François Tassart : Souvenirs sur Guy de Maupassant, par François, son valet de chambre (1883-1893), Plon Nourrit et Cie, 1911, pp. 64-74.
Chapitre IV Chapitre V Chapitre VI

Chapitre V
Octobre 1886 — Mai 1887

Au chalet des Alpes. — Le cadre d’un nouveau roman. — Promenades pittoresques. — René Maizeroy et Aurélien Scholl. — Visites princières et mondaines. — Un tremblement de terre. — La maison menace ruine. — Piroli est heureuse de retourner à Paris. — Style naturaliste d’une marquise.
Antibes, Chalet des Alpes. 2 octobre. — Mon maître marche de long en large dans son cabinet de travail, situé au deuxième étage ; je devrais plutôt dire qu’il va d’une fenêtre à l’autre, car cette pièce formant demi-cercle est trouée de cinq ouvertures. Quelle que soit celle où l’on regarde, on a l’immensité devant soi, à perte de vue. Du côté Nord, ce sont d’abord, semés partout, les faîtes des petites montagnes couvertes de sapins et, adossés à leurs flancs, l’on aperçoit des groupes de maisons formant des villages. Toutes sont peintes en rose et blanc, l’effet en est pittoresque et ravissant.
Puis la chaîne des Alpes se déroule jusqu’à la frontière, on entrevoit l’Italie, Nice, la promenade des Anglais et le superbe golfe des Anges dans toute son étendue ; bordant le golfe, une ligne noire : c’est la voie ferrée. Plus près, un fort dans la mer en forme d’étoile, Antibes, avec deux tours carrées et ses remparts à la Vauban, les glacis, le champ de manœuvres tout gris, près duquel se détache un quadrilatère vert foncé. C’est le cimetière des Antibois, ombragé de cyprès élancés, semblant se mirer dans les eaux de la petite crique qui entoure le port. Un cimetière, dans cette anse, près de la mer si bleue, donne l’impression d’avoir été placé là pour que ceux qui y reposent soient bercés par ses vagues.

## Liste des activités
- A) D'après l'extrait, de quelles couleurs sont peintes les maisons des villages aperçues du côté Nord ?
- B) Recopiez l'extrait à partir de « Puis la chaîne » jusqu'à « par ses vagues. ».
Le matériau qui suit ne joue aucun rôle dans ce travail.

Données recueillies
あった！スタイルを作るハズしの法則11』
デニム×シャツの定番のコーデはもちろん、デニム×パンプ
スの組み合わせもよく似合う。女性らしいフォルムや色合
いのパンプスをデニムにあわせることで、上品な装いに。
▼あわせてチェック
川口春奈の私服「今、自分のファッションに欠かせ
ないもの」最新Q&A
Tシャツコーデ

## Corrigés
- A) En rose et blanc.

- B)
Puis la chaîne des Alpes se déroule jusqu’à la frontière, on entrevoit l’Italie, Nice, la promenade des Anglais et le superbe golfe des Anges dans toute son étendue ; bordant le golfe, une ligne noire : c’est la voie ferrée. Plus près, un fort dans la mer en forme d’étoile, Antibes, avec deux tours carrées et ses remparts à la Vauban, les glacis, le champ de manœuvres tout gris, près duquel se détache un quadrilatère vert foncé. C’est le cimetière des Antibois, ombragé de cyprès élancés, semblant se mirer dans les eaux de la petite crique qui entoure le port. Un cimetière, dans cette anse, près de la mer si bleue, donne l’impression d’avoir été placé là pour que ceux qui y reposent soient bercés par ses vagues.